Lilly has been facing stiff competition from other generic drugs for treating schizophrenia. Fortunately, Lilly is planning to release some 13 drugs, which are in their last clinical stages Lilly is also planning to start the third phase of testing solanezumab, a drug for treating Alzheimer’s disease, despite the poor fate of drugs with similar science in beta amyloid. Elsewhere, Lilly and Boehringer Ingelheim are to begin selling Linagliptin, a new diabetes drug in India. Lilly will also join forces with Strides Arcolab from India to supply cancer generic drugs to new markets especially china. There is also news of Lilly’s partnership with Novast Laboratories, which is based in China, to supply generic drugs.

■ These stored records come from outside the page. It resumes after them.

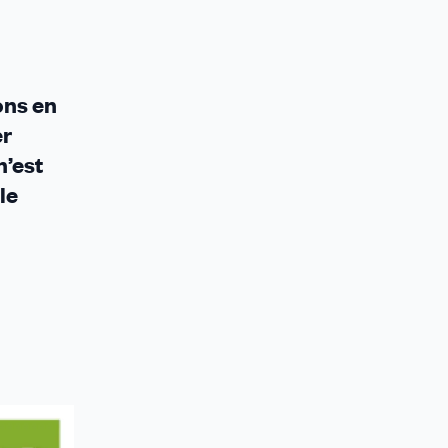
ons en
er
n’est
le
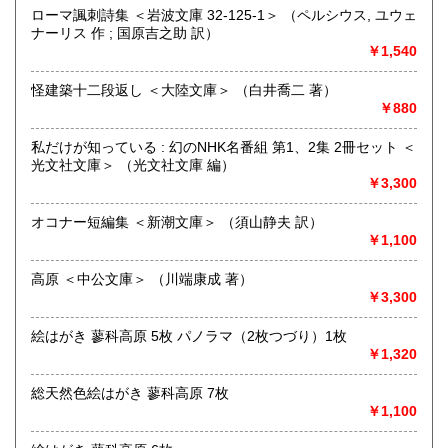
油や」で一部展示販売も春～秋にしています、堀辰雄、立原
ローマ諷刺詩集 ＜岩波文庫 32-125-1＞ （ペルシウス, ユウェ
道造、加藤周一などのゆかりの土地柄です。信州にお越しの
ナーリス 作 ; 国原吉之助 訳）
場合はどうぞお立ち寄り下さい。
￥1,540
沿線名：しなの鉄道
怪建築十二段返し ＜大陸文庫＞ （白井喬二 著）
最寄駅：信濃追分駅
￥880
営業時間：12:00〜17:00
定休日：火・水曜日(夏季:毎日営業、冬季:天気次第)
私だけが知っている : 幻のNHK名番組 第1、2集 2冊セット ＜
光文社文庫＞ （光文社文庫 編）
書籍の買取について
￥3,300
◇近隣であれば書籍の買取をしています。少数であれば店へ
オコナー短編集 ＜新潮文庫＞ （須山静夫 訳）
の持ち込み、あるいは量が多い場合はまずは電話などで相談
￥1,100
をさせていただくこともあります。
高原 ＜中公文庫＞ （川端康成 著）
買取が出来る本とそうでない本があります、メール・電話等
￥3,300
で連絡頂ければと思います。
絵はがき 蓼科高原 5枚 パノラマ（2枚つづり）1枚
取り扱い分野
￥1,320
哲学宗教、歴史、社会科学、美術工芸、外国文学、趣味、サ
ブカルチャー、古書一般（その他）
総天然色絵はがき 蓼科高原 7枚
￥1,100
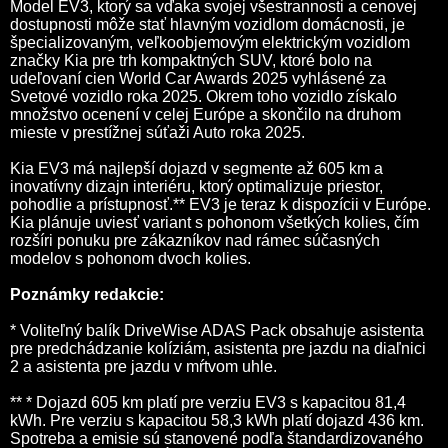
Model EV3, ktorý sa vďaka svojej všestrannosti a cenovej
dostupnosti môže stať hlavným vozidlom domácnosti, je
špecializovaným, veľkoobjemovým elektrickým vozidlom
značky Kia pre trh kompaktných SUV, ktoré bolo na
udeľovaní cien World Car Awards 2025 vyhlásené za
Svetové vozidlo roka 2025. Okrem toho vozidlo získalo
množstvo ocenení v celej Európe a skončilo na druhom
mieste v prestížnej súťaži Auto roka 2025.
Kia EV3 má najlepší dojazd v segmente až 605 km a
inovatívny dizajn interiéru, ktorý optimalizuje priestor,
pohodlie a prístupnosť.** EV3 je teraz k dispozícii v Európe.
Kia plánuje uviesť variant s pohonom všetkých kolies, čím
rozšíri ponuku pre zákazníkov nad rámec súčasných
modelov s pohonom dvoch kolies.
Poznámky redakcie:
* Voliteľný balík DriveWise ADAS Pack obsahuje asistenta
pre predchádzanie kolíziám, asistenta pre jazdu na diaľnici
2 a asistenta pre jazdu v mŕtvom uhle.
** * Dojazd 605 km platí pre verziu EV3 s kapacitou 81,4
kWh. Pre verziu s kapacitou 58,3 kWh platí dojazd 436 km.
Spotreba a emisie sú stanovené podľa štandardizovaného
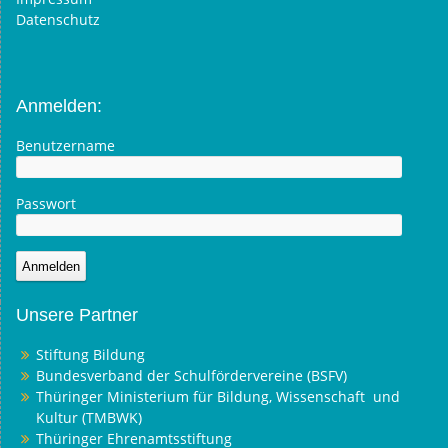
Datenschutz
Anmelden:
Benutzername
Passwort
Unsere Partner
Stiftung Bildung
Bundesverband der Schulfördervereine (BSFV)
Thüringer Ministerium für Bildung, Wissenschaft und
Kultur (TMBWK)
Thüringer Ehrenamtsstiftung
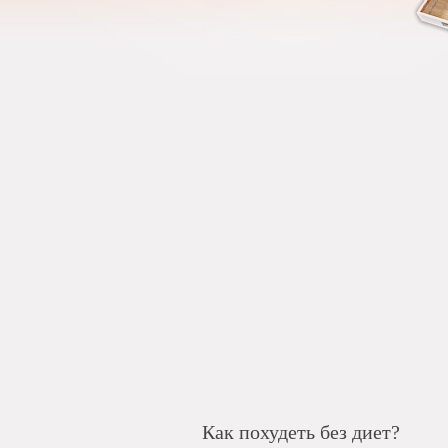
Как похудеть без диет?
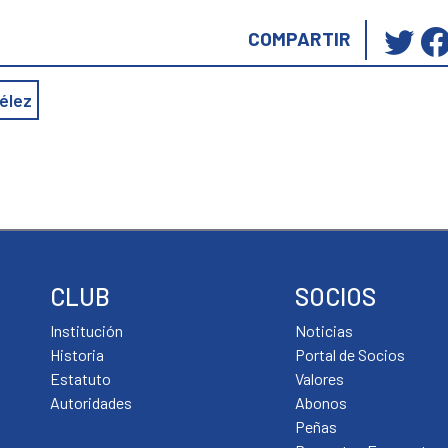
Ha
COMPARTIR
cli
pa
élez
co
en
Tw
(S
ab
en
un
ve
CLUB
SOCIOS
nu
Institución
Noticias
Historia
Portal de Socios
Estatuto
Valores
Autoridades
Abonos
Peñas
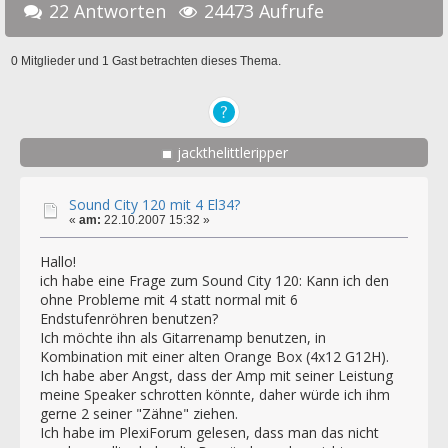
22 Antworten
24473 Aufrufe
0 Mitglieder und 1 Gast betrachten dieses Thema.
jackthelittleripper
Sound City 120 mit 4 El34?
«
am:
22.10.2007 15:32 »
Hallo!
ich habe eine Frage zum Sound City 120: Kann ich den
ohne Probleme mit 4 statt normal mit 6
Endstufenröhren benutzen?
Ich möchte ihn als Gitarrenamp benutzen, in
Kombination mit einer alten Orange Box (4x12 G12H).
Ich habe aber Angst, dass der Amp mit seiner Leistung
meine Speaker schrotten könnte, daher würde ich ihm
gerne 2 seiner "Zähne" ziehen.
Ich habe im PlexiForum gelesen, dass man das nicht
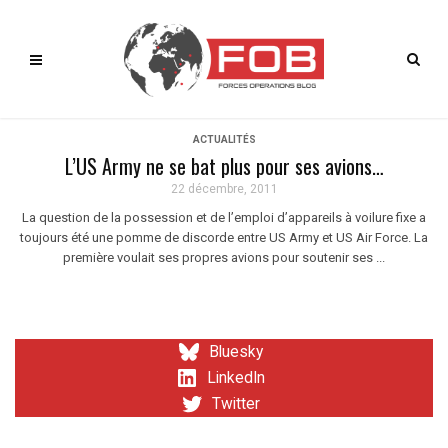
ACTUALITÉS
L’US Army ne se bat plus pour ses avions…
22 décembre, 2011
La question de la possession et de l’emploi d’appareils à voilure fixe a
toujours été une pomme de discorde entre US Army et US Air Force. La
première voulait ses propres avions pour soutenir ses ...
Bluesky
LinkedIn
Twitter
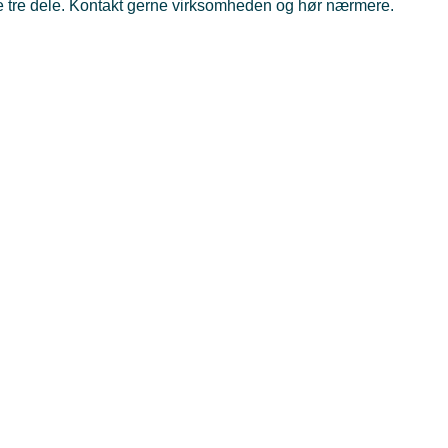
lle tre dele. Kontakt gerne virksomheden og hør nærmere.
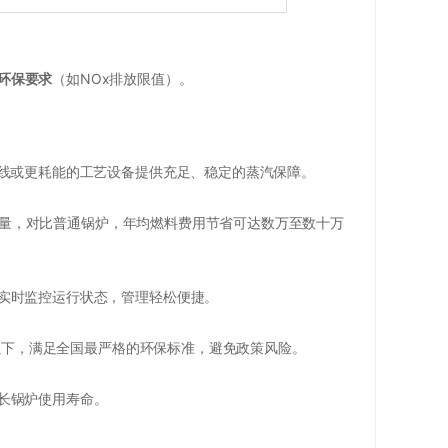
环保要求
（如NOx排放限值）。
产线或更耗能的工艺设备提供充足、稳定的蒸汽保障。
烟气热量，对比普通锅炉，年均燃料费用节省可达数万至数十万
实时监控运行状态，管理轻松便捷。
³以下，满足全国最严格的环保标准，避免政策风险。
长锅炉使用寿命。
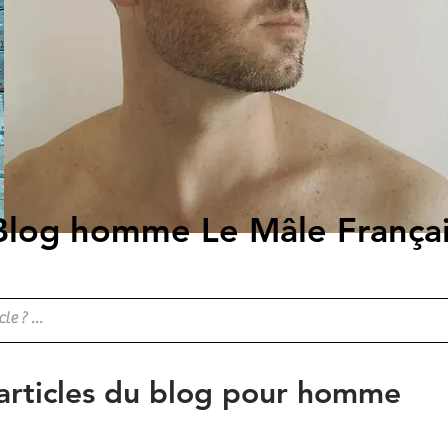
Blog homme Le Mâle França
 articles du blog pour homme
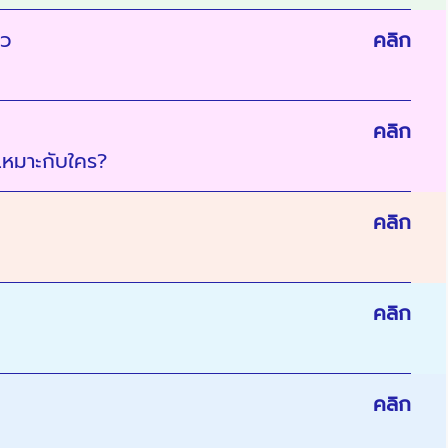
ิว
คลิก
คลิก
หมาะกับใคร?
คลิก
คลิก
คลิก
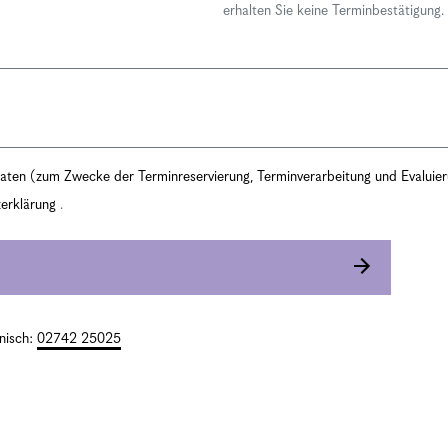
erhalten Sie keine Terminbestätigung.
 Daten (zum Zwecke der Terminreservierung, Terminverarbeitung und Evaluie
erklärung
.
onisch:
02742 25025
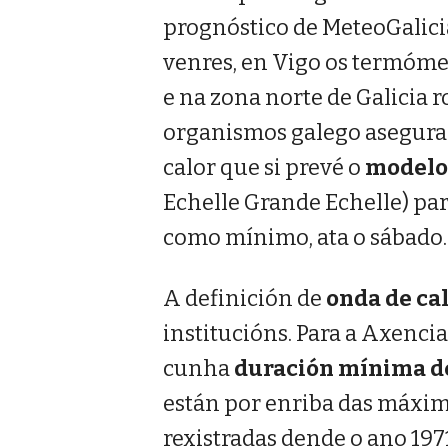
prognóstico de MeteoGalicia
venres, en Vigo os termóme
e na zona norte de Galicia r
organismos galego asegura 
calor que si prevé o
modelo
Echelle Grande Echelle) par
como mínimo, ata o sábado.
A definición de
onda de ca
institucións. Para a Axencia
cunha
duración mínima de
están por enriba das máxima
rexistradas dende o ano 19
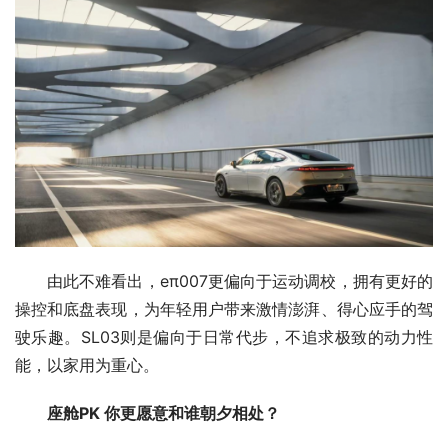
由此不难看出，eπ007更偏向于运动调校，拥有更好的
操控和底盘表现，为年轻用户带来激情澎湃、得心应手的驾
驶乐趣。SL03则是偏向于日常代步，不追求极致的动力性
能，以家用为重心。
座舱
PK 
你更愿意和谁朝夕相处？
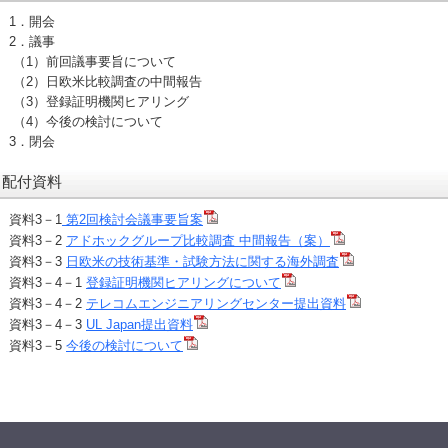
1．開会
2．議事
（1）前回議事要旨について
（2）日欧米比較調査の中間報告
（3）登録証明機関ヒアリング
（4）今後の検討について
3．閉会
配付資料
資料3－1
第2回検討会議事要旨案
資料3－2
アドホックグループ比較調査 中間報告（案）
資料3－3
日欧米の技術基準・試験方法に関する海外調査
資料3－4－1
登録証明機関ヒアリングについて
資料3－4－2
テレコムエンジニアリングセンター提出資料
資料3－4－3
UL Japan提出資料
資料3－5
今後の検討について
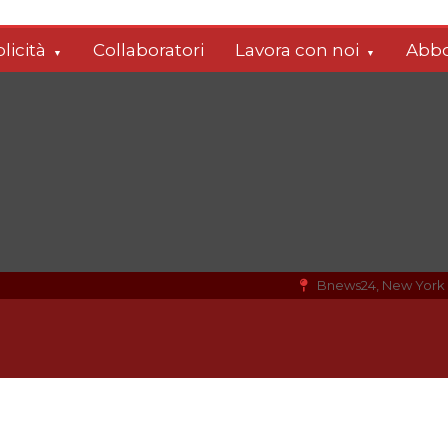
licità
Collaboratori
Lavora con noi
Abbo
Bnews24, New York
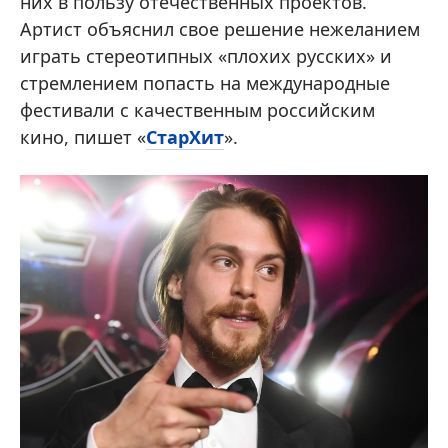
них в пользу отечественных проектов.
Артист объяснил свое решение нежеланием
играть стереотипных «плохих русских» и
стремлением попасть на международные
фестивали с качественным российским
кино, пишет «
СтарХит
».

Lilly trades at 14.4x past earnings and has been on a fantastic ride that has sent it soaring 43.4% to its 52-week high. The dividend yield currently stands at a healthy 3.7%, but analysts are largely on the fence. 9 of 15 reporting analysts rate the stock a "hold" or worse. But return on invested capital is still approximately double the sector average and complemented by superior profit margins. I thus encourage buying shares to capitalize off of positive surprise earnings under the expectation that the pipeline momentum exceeds analyst expectations.